*Fragmento del texto*.
…él ha sido capaz de enfrentarse a los poderosos del dinero…”
El pasado 2 de marzo, en el Teatrino de la Casa de la Cultura “Enrique Uribe White”, se rindió homenaje a uno de los genios de la literatura latinoamericana, Daniel Andrés Caicedo Estela, con diversos actos que empezaron desde la seis de la tarde, hasta las nueve de la noche, con lleno total. Merecidísimo el recuerdo que se hizo de este grande de nuestras letras. Empezó su obra literaria desde siendo niño y a los 16 años, ya estaba en la mira de los conocedores de las letras. Andrés, escribió cuentos, guiones para cine, y teatro, poemas y novelas, la más conocida “Que viva la Música”. Esta obra ha sido traducida al Alemán, Portugués, Finlandés, Francés, Inglés e Italiano.
Enorme, es la palabra para definir el conversatorio sobre Daniel Andrés Caicedo Estela, sostenido por el Maestro Gustavo Álvarez Gardeazábal, las eruditas María Elvira Bonilla Otoya y Rosario Caicedo Estela. Los conversadores recorrieron la vida cultural y personal de Daniel Andrés, con la propiedad de quien en realidad conoce. Las damas participantes precisaron que quien descubrió el genio intelectual de Caicedo, fue Gustavo Álvarez Gardeazábal.
Pero también escribo esta nota, porque al salir de la Casa de la Cultura y después de despedirme de Jaime Marín, se me acerca una persona a quien afortunadamente no conozco y me habla mal de Gardeazábal, porque presuntamente le había dicho “gamines” a los jugadores de Cortuluá.
No le di importancia, solo le dije que Gardeazábal, es universal. Y, agrego para los lectores de esta columna, que él, Gustavo, ha sido una persona capaz de enfrentarse a los poderosos del dinero, como es el caso de la novela “Los Míos”, se dice que el jurado, le dio el segundo puesto, en el Concurso Premio Novela Colombiana “Plaza y Janés” a esta novela, porque no quisieron abofetear a la oligarquía colombiana. Respecto a su obra conocida mundialmente, “Cóndores no entierran todos los días”, el Académico de la Real Academia de la Lengua Española, Antonio Tovar, dice: “En efecto, el libro de Gustavo Álvarez Gardeazábal, merece atención por dos razones: como novela, yo creo que es un logro interesante y muy representativo donde de su relativa brevedad y del tono un poco caricaturesco conque mira a los personajes y figuras; y después como síntoma de una situación no literaria, sino social e histórica, en que hay que contemplar la actual novela hispanoamericana”
Es bueno recordar que “El Divino”, fue la novela más vendida en México y, por meses ocupo el primer puesto. Todas sus obras han figurado entre las más destacadas.
La personalidad del Maestro Gardeazábal, ha cautivado a los grandes de las letras hispanas y es el escritor colombiano más leído y traducido, después de Gabriel García Márquez. No queda duda de la grandeza de Gardeazábal, quien con su pluma, ha puesto a temblar los cimientos de las iglesias.

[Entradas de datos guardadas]

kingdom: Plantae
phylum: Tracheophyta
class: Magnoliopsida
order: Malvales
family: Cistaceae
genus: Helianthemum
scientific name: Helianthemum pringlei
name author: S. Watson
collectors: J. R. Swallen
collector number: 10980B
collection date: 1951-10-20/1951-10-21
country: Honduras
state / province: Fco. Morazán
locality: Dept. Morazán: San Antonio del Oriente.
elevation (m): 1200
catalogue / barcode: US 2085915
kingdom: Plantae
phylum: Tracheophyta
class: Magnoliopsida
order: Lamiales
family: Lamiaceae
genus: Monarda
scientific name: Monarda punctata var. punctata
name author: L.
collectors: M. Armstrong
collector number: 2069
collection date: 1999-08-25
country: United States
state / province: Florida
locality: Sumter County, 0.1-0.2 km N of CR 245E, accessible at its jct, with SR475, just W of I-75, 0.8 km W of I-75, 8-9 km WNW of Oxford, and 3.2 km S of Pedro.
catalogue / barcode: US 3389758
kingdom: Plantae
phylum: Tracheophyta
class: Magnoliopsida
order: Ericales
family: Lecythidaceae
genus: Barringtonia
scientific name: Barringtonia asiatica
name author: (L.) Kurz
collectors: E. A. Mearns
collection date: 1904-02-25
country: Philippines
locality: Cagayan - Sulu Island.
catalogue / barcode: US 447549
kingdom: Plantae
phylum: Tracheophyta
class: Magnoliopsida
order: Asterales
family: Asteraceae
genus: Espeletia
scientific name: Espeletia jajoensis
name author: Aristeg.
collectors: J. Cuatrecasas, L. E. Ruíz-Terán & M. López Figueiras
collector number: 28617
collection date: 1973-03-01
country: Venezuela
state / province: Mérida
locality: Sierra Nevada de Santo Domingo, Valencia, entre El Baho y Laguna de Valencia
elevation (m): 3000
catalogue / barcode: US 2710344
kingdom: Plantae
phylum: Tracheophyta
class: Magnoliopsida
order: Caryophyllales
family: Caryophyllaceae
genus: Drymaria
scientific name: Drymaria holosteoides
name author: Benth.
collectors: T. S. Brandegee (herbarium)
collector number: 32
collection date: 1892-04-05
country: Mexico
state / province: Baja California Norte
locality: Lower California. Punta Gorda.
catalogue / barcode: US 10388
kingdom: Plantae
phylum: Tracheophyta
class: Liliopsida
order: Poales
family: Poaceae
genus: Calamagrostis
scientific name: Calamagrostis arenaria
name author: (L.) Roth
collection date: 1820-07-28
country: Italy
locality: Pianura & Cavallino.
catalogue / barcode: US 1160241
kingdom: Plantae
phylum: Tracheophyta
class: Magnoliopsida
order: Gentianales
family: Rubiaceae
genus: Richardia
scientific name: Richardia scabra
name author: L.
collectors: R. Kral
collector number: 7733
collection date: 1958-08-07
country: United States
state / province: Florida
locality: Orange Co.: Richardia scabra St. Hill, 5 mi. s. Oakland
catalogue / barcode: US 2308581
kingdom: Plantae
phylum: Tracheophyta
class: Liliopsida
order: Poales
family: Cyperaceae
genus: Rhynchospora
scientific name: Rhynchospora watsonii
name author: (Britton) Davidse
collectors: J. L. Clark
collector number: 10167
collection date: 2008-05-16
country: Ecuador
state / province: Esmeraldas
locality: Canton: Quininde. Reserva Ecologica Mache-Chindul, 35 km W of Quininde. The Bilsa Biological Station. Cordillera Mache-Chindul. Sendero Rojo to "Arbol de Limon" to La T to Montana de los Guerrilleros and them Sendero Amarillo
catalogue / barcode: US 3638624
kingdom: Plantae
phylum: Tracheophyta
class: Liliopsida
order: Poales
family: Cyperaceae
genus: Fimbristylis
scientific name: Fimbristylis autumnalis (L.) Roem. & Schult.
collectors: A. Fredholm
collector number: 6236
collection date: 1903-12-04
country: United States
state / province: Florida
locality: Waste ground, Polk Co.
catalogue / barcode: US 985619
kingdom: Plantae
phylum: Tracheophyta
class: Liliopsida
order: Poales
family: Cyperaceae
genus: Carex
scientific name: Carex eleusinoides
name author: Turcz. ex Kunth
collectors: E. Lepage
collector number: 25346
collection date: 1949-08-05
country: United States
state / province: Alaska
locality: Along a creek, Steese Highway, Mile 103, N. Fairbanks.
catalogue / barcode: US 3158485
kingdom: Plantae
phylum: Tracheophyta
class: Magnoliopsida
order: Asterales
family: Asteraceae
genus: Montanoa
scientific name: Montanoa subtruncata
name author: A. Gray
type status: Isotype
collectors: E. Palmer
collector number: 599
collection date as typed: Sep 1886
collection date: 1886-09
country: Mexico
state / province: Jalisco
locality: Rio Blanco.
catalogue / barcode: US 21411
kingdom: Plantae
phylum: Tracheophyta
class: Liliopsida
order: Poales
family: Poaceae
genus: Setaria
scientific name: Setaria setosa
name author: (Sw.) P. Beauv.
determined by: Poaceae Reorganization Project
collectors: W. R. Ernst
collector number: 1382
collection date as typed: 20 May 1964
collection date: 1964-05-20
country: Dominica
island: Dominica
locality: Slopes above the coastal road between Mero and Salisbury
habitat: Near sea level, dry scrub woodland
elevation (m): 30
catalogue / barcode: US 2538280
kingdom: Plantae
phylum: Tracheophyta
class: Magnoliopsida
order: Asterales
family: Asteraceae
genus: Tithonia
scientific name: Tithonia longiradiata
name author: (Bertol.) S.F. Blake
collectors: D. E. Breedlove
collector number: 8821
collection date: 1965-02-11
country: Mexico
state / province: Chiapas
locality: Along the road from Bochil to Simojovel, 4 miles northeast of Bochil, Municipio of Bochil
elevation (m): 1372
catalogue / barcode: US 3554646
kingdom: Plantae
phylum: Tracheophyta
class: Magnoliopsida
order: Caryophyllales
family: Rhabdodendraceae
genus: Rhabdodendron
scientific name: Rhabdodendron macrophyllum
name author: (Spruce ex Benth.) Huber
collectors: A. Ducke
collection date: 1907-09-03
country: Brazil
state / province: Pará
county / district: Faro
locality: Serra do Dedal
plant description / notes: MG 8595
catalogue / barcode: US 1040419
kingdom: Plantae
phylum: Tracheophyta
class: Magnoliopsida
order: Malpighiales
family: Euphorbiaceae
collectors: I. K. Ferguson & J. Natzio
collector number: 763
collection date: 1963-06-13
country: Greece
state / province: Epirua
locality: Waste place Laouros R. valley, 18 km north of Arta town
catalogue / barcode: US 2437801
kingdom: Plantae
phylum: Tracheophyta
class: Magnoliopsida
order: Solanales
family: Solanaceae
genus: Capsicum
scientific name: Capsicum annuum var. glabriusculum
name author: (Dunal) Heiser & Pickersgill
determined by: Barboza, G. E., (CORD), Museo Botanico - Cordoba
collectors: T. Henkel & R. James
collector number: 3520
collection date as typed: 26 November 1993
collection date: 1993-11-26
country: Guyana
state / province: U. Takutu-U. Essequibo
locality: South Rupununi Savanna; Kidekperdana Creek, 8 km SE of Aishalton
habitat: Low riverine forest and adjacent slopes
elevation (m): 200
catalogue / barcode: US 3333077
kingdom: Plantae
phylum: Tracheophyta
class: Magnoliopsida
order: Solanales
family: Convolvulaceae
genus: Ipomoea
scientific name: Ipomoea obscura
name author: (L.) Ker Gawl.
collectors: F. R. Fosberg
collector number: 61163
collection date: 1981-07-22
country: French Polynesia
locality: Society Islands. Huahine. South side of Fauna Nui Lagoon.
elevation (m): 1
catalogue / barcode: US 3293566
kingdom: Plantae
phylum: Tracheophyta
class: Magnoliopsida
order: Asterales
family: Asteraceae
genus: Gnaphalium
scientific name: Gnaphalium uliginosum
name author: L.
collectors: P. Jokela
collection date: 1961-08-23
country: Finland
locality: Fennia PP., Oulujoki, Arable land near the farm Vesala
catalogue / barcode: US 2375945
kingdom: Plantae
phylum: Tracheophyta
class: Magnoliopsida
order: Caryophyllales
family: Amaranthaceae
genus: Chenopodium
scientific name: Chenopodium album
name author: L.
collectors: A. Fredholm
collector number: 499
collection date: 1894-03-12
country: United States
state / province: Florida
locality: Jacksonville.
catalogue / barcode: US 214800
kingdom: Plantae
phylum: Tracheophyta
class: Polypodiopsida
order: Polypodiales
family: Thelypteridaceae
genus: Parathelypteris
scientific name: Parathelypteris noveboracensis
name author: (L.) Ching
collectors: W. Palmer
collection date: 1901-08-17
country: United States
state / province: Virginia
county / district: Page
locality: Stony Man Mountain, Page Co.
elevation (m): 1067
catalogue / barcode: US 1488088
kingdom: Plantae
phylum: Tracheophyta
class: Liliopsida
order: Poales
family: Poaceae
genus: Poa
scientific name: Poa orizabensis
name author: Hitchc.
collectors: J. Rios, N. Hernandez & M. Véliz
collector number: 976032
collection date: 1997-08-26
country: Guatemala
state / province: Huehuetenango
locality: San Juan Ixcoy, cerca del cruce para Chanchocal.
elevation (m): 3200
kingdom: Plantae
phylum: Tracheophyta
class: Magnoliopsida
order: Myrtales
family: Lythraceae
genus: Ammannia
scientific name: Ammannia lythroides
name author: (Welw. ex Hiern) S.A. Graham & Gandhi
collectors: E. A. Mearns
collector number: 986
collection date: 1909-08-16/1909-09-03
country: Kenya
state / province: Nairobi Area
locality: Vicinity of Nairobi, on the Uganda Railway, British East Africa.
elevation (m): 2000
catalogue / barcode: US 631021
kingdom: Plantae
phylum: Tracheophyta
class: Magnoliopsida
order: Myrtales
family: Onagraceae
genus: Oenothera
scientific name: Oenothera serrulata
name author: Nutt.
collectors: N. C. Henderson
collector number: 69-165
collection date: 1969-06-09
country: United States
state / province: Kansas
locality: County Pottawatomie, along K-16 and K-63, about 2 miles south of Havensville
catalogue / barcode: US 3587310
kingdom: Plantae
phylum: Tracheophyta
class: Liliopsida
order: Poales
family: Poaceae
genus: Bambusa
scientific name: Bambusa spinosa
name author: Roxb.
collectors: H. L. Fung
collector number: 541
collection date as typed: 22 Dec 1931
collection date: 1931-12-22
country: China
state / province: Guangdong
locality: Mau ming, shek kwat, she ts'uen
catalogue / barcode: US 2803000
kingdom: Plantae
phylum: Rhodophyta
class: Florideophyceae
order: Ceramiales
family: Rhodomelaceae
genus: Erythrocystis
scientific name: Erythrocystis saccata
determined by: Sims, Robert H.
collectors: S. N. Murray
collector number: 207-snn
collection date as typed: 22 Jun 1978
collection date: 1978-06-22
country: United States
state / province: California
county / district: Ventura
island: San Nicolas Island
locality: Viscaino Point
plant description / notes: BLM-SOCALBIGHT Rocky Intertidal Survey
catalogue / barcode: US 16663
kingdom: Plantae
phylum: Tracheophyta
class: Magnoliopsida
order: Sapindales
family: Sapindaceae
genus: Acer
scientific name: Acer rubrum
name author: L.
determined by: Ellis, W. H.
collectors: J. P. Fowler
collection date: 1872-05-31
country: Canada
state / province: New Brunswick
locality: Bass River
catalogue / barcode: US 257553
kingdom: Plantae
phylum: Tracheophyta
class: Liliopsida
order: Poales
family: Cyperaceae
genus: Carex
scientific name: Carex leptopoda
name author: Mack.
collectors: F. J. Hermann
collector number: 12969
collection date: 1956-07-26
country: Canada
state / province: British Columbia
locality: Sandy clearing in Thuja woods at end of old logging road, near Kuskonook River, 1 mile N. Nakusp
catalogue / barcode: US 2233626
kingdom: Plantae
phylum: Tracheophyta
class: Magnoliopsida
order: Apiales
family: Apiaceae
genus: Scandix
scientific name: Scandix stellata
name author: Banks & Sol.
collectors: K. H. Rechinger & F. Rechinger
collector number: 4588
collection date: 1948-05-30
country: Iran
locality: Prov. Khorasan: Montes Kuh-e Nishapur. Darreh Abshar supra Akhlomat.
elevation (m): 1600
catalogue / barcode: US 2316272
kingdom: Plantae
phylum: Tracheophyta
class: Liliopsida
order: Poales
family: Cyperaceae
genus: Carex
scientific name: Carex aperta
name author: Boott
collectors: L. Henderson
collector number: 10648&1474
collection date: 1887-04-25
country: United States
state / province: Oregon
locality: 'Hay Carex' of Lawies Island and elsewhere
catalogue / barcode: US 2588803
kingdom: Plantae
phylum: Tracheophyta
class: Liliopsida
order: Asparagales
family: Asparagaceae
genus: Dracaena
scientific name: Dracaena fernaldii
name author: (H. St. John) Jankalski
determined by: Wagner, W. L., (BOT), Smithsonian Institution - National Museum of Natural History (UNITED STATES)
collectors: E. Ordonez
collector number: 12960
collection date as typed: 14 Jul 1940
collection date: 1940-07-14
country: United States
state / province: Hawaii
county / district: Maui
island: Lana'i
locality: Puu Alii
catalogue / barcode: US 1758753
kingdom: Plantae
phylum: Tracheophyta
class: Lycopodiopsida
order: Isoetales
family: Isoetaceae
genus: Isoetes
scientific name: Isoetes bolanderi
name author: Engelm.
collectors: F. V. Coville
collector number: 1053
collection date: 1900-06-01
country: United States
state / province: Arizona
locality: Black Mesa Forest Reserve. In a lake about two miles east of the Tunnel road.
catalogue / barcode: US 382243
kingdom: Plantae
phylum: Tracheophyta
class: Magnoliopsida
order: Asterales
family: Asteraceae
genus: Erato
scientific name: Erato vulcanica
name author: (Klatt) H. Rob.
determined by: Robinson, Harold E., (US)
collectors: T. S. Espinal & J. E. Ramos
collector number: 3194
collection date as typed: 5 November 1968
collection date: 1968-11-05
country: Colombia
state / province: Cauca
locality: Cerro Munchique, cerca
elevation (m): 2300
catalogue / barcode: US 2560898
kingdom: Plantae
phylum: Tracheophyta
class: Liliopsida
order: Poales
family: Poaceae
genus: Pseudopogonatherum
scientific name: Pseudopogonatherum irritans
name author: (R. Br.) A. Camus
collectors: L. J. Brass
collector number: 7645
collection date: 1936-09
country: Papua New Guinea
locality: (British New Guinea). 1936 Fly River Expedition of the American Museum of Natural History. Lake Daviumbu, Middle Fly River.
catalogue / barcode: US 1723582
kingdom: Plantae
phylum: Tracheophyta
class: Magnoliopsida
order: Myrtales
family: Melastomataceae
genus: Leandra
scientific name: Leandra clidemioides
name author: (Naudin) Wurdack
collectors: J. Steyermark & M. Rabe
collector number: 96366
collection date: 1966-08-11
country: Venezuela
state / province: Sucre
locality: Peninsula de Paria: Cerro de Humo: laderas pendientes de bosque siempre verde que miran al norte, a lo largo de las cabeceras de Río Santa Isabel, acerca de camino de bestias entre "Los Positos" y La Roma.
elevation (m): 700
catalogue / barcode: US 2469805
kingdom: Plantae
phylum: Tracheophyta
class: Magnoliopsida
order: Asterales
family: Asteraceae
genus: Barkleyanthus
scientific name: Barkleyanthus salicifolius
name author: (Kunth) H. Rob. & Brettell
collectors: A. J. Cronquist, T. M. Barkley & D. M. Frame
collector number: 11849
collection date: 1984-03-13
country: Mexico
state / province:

*Ejercicio 1*. Vuelve a escribir el pasaje de la columna desde "Enorme, es la" hasta "jugadores de Cortuluá.", ambos incluidos.
*Ejercicio 2*. Según la columna, ¿en qué lugar se rindió homenaje a Daniel Andrés Caicedo Estela el 2 de marzo?
El listado no tiene ninguna relación con la columna.

*Solución escrita 1*.
Enorme, es la palabra para definir el conversatorio sobre Daniel Andrés Caicedo Estela, sostenido por el Maestro Gustavo Álvarez Gardeazábal, las eruditas María Elvira Bonilla Otoya y Rosario Caicedo Estela. Los conversadores recorrieron la vida cultural y personal de Daniel Andrés, con la propiedad de quien en realidad conoce. Las damas participantes precisaron que quien descubrió el genio intelectual de Caicedo, fue Gustavo Álvarez Gardeazábal.
Pero también escribo esta nota, porque al salir de la Casa de la Cultura y después de despedirme de Jaime Marín, se me acerca una persona a quien afortunadamente no conozco y me habla mal de Gardeazábal, porque presuntamente le había dicho “gamines” a los jugadores de Cortuluá.

*Solución escrita 2*. En el Teatrino de la Casa de la Cultura "Enrique Uribe White".